- [Source material]
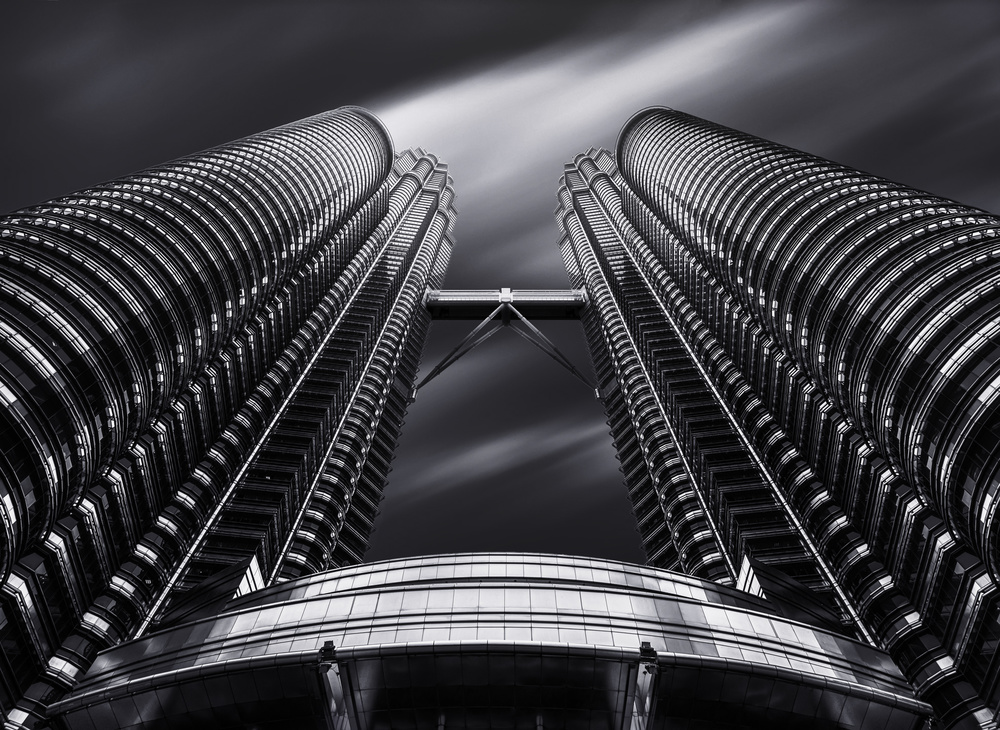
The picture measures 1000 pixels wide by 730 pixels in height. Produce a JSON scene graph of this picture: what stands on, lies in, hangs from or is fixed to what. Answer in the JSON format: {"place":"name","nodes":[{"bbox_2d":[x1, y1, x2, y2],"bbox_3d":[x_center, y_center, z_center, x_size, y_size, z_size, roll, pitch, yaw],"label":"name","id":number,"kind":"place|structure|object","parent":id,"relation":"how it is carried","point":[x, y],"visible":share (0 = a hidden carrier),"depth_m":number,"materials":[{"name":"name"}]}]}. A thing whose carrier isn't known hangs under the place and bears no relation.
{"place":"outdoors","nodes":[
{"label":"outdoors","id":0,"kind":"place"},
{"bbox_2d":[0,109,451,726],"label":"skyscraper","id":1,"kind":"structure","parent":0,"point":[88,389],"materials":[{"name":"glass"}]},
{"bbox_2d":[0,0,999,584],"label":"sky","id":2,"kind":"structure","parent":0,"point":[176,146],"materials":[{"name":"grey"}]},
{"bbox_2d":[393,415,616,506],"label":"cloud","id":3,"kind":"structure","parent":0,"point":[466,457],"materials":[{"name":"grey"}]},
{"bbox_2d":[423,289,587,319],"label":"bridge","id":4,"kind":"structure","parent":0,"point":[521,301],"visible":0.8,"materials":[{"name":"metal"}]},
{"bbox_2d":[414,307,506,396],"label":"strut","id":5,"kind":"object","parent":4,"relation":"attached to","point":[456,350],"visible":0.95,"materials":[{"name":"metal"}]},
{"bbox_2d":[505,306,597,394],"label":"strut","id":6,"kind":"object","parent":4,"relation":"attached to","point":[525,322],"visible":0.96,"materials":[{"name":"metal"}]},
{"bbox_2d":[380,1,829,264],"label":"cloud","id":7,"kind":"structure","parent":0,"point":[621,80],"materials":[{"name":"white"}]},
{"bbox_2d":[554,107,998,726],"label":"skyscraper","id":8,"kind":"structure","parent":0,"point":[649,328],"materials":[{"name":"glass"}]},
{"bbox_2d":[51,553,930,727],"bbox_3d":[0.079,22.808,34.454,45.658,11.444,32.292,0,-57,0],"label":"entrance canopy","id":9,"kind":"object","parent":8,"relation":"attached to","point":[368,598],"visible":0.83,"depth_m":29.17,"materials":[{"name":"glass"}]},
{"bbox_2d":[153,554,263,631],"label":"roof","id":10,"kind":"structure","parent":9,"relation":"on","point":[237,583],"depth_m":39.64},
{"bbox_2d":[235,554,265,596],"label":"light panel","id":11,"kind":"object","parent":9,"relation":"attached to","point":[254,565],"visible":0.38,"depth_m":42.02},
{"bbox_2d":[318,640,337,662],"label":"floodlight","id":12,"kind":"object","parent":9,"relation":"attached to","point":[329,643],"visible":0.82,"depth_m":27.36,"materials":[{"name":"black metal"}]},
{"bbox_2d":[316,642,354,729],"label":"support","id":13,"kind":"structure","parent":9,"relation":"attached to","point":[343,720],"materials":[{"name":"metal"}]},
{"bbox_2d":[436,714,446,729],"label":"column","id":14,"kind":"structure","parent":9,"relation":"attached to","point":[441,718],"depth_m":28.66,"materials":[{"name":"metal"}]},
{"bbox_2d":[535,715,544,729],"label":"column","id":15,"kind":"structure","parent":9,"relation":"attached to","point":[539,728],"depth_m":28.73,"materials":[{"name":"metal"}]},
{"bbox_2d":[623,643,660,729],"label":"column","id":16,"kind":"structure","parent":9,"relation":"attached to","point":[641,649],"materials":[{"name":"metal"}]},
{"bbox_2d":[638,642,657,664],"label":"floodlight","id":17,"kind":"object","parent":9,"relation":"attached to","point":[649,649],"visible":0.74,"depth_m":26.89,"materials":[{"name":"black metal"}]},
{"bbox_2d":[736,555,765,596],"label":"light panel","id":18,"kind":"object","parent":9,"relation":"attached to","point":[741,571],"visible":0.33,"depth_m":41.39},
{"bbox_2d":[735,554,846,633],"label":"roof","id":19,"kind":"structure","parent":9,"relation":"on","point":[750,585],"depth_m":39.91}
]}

- [Task directions]
Restate the records above word for word. Skip every picture.

- [Answer for the task]
The picture measures 1000 pixels wide by 730 pixels in height. Produce a JSON scene graph of this picture: what stands on, lies in, hangs from or is fixed to what. Answer in the JSON format: {"place":"name","nodes":[{"bbox_2d":[x1, y1, x2, y2],"bbox_3d":[x_center, y_center, z_center, x_size, y_size, z_size, roll, pitch, yaw],"label":"name","id":number,"kind":"place|structure|object","parent":id,"relation":"how it is carried","point":[x, y],"visible":share (0 = a hidden carrier),"depth_m":number,"materials":[{"name":"name"}]}]}. A thing whose carrier isn't known hangs under the place and bears no relation.
{"place":"outdoors","nodes":[
{"label":"outdoors","id":0,"kind":"place"},
{"bbox_2d":[0,109,451,726],"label":"skyscraper","id":1,"kind":"structure","parent":0,"point":[88,389],"materials":[{"name":"glass"}]},
{"bbox_2d":[0,0,999,584],"label":"sky","id":2,"kind":"structure","parent":0,"point":[176,146],"materials":[{"name":"grey"}]},
{"bbox_2d":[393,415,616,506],"label":"cloud","id":3,"kind":"structure","parent":0,"point":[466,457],"materials":[{"name":"grey"}]},
{"bbox_2d":[423,289,587,319],"label":"bridge","id":4,"kind":"structure","parent":0,"point":[521,301],"visible":0.8,"materials":[{"name":"metal"}]},
{"bbox_2d":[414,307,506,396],"label":"strut","id":5,"kind":"object","parent":4,"relation":"attached to","point":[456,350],"visible":0.95,"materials":[{"name":"metal"}]},
{"bbox_2d":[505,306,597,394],"label":"strut","id":6,"kind":"object","parent":4,"relation":"attached to","point":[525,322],"visible":0.96,"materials":[{"name":"metal"}]},
{"bbox_2d":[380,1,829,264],"label":"cloud","id":7,"kind":"structure","parent":0,"point":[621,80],"materials":[{"name":"white"}]},
{"bbox_2d":[554,107,998,726],"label":"skyscraper","id":8,"kind":"structure","parent":0,"point":[649,328],"materials":[{"name":"glass"}]},
{"bbox_2d":[51,553,930,727],"bbox_3d":[0.079,22.808,34.454,45.658,11.444,32.292,0,-57,0],"label":"entrance canopy","id":9,"kind":"object","parent":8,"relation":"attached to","point":[368,598],"visible":0.83,"depth_m":29.17,"materials":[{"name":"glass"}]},
{"bbox_2d":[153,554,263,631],"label":"roof","id":10,"kind":"structure","parent":9,"relation":"on","point":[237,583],"depth_m":39.64},
{"bbox_2d":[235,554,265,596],"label":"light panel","id":11,"kind":"object","parent":9,"relation":"attached to","point":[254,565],"visible":0.38,"depth_m":42.02},
{"bbox_2d":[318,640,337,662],"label":"floodlight","id":12,"kind":"object","parent":9,"relation":"attached to","point":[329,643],"visible":0.82,"depth_m":27.36,"materials":[{"name":"black metal"}]},
{"bbox_2d":[316,642,354,729],"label":"support","id":13,"kind":"structure","parent":9,"relation":"attached to","point":[343,720],"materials":[{"name":"metal"}]},
{"bbox_2d":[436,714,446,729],"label":"column","id":14,"kind":"structure","parent":9,"relation":"attached to","point":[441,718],"depth_m":28.66,"materials":[{"name":"metal"}]},
{"bbox_2d":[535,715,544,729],"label":"column","id":15,"kind":"structure","parent":9,"relation":"attached to","point":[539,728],"depth_m":28.73,"materials":[{"name":"metal"}]},
{"bbox_2d":[623,643,660,729],"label":"column","id":16,"kind":"structure","parent":9,"relation":"attached to","point":[641,649],"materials":[{"name":"metal"}]},
{"bbox_2d":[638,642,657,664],"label":"floodlight","id":17,"kind":"object","parent":9,"relation":"attached to","point":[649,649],"visible":0.74,"depth_m":26.89,"materials":[{"name":"black metal"}]},
{"bbox_2d":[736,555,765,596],"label":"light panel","id":18,"kind":"object","parent":9,"relation":"attached to","point":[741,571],"visible":0.33,"depth_m":41.39},
{"bbox_2d":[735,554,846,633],"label":"roof","id":19,"kind":"structure","parent":9,"relation":"on","point":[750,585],"depth_m":39.91}
]}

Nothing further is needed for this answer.